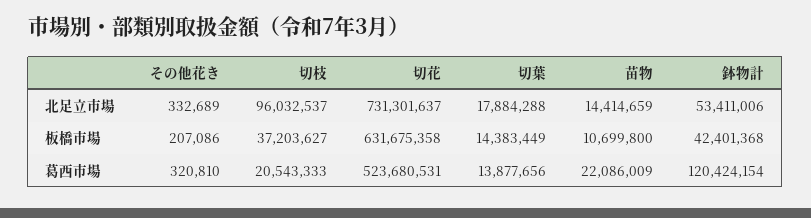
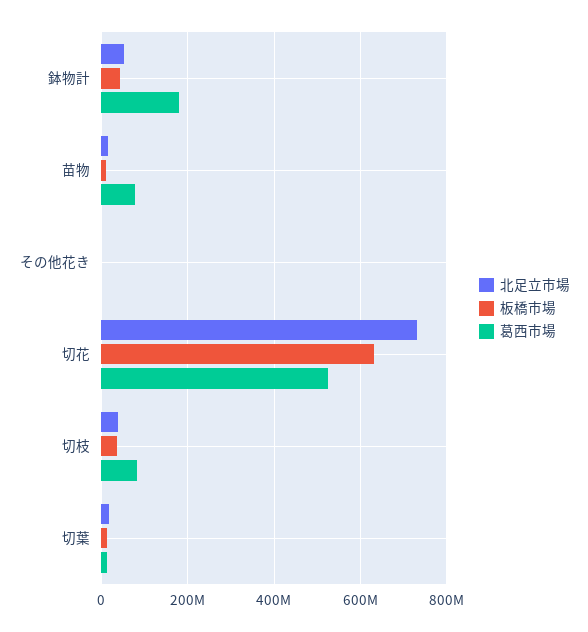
北足立市場, 切枝: 96032537 -> 40000000
葛西市場, 切枝: 20543333 -> 80000000
葛西市場, 苗物: 22086009 -> 80000000
葛西市場, 鉢物計: 120424154 -> 180000000

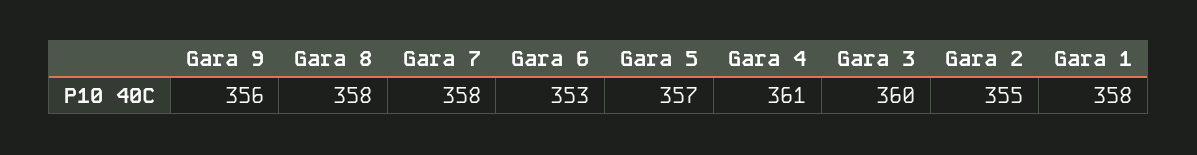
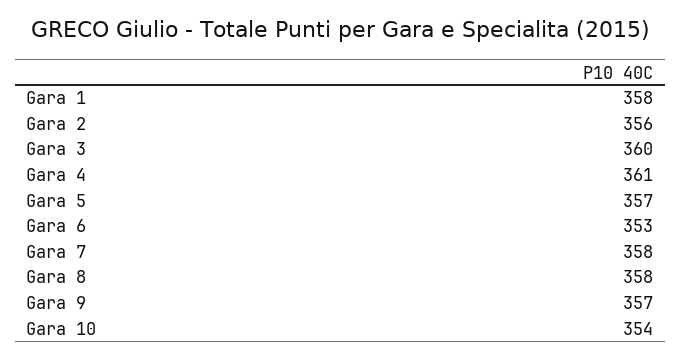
Gara 9: 356 -> 357
Gara 2: 355 -> 356
Gara 10: none -> 354

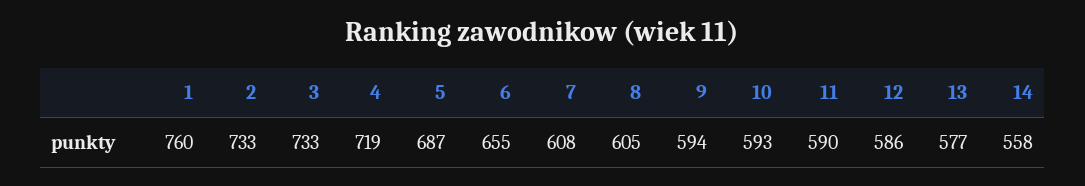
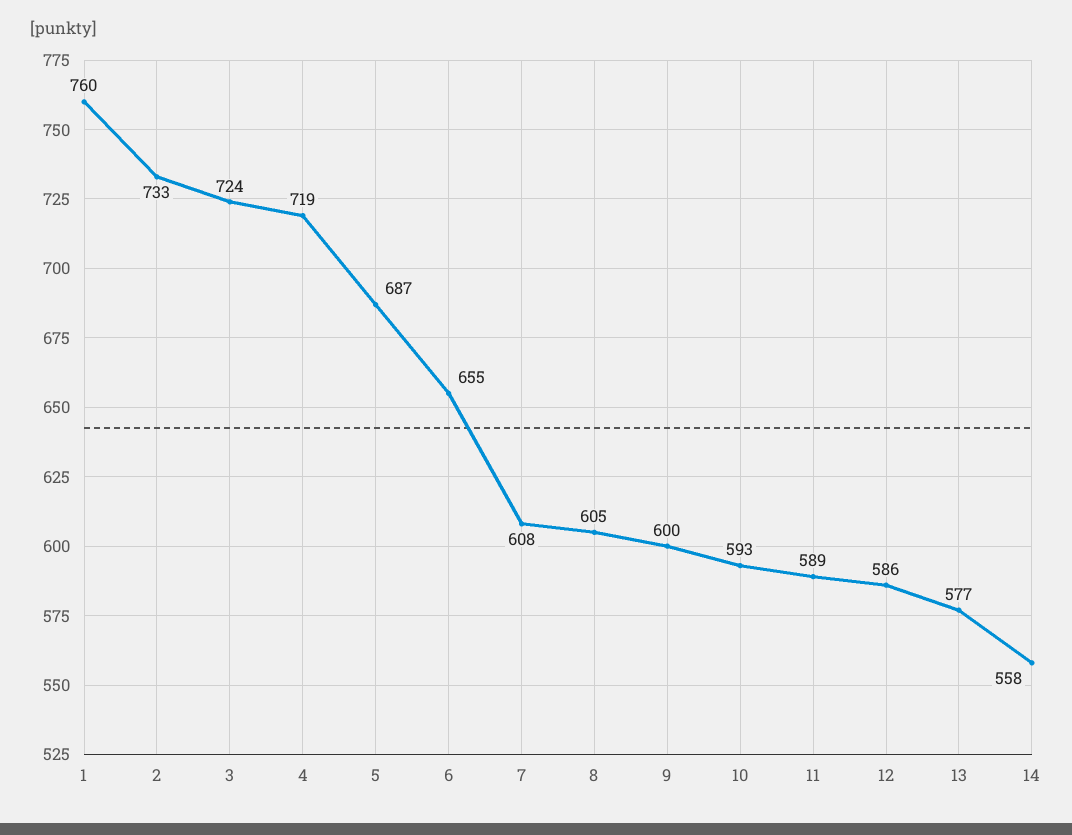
3: 733 -> 724
9: 594 -> 600
11: 590 -> 589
────────
- BRIEF
Exactly as they appear above, print all the lines, but not the pictures.

- SOLUTION
北足立市場, 切枝: 96032537 -> 40000000
葛西市場, 切枝: 20543333 -> 80000000
葛西市場, 苗物: 22086009 -> 80000000
葛西市場, 鉢物計: 120424154 -> 180000000

Gara 9: 356 -> 357
Gara 2: 355 -> 356
Gara 10: none -> 354

3: 733 -> 724
9: 594 -> 600
11: 590 -> 589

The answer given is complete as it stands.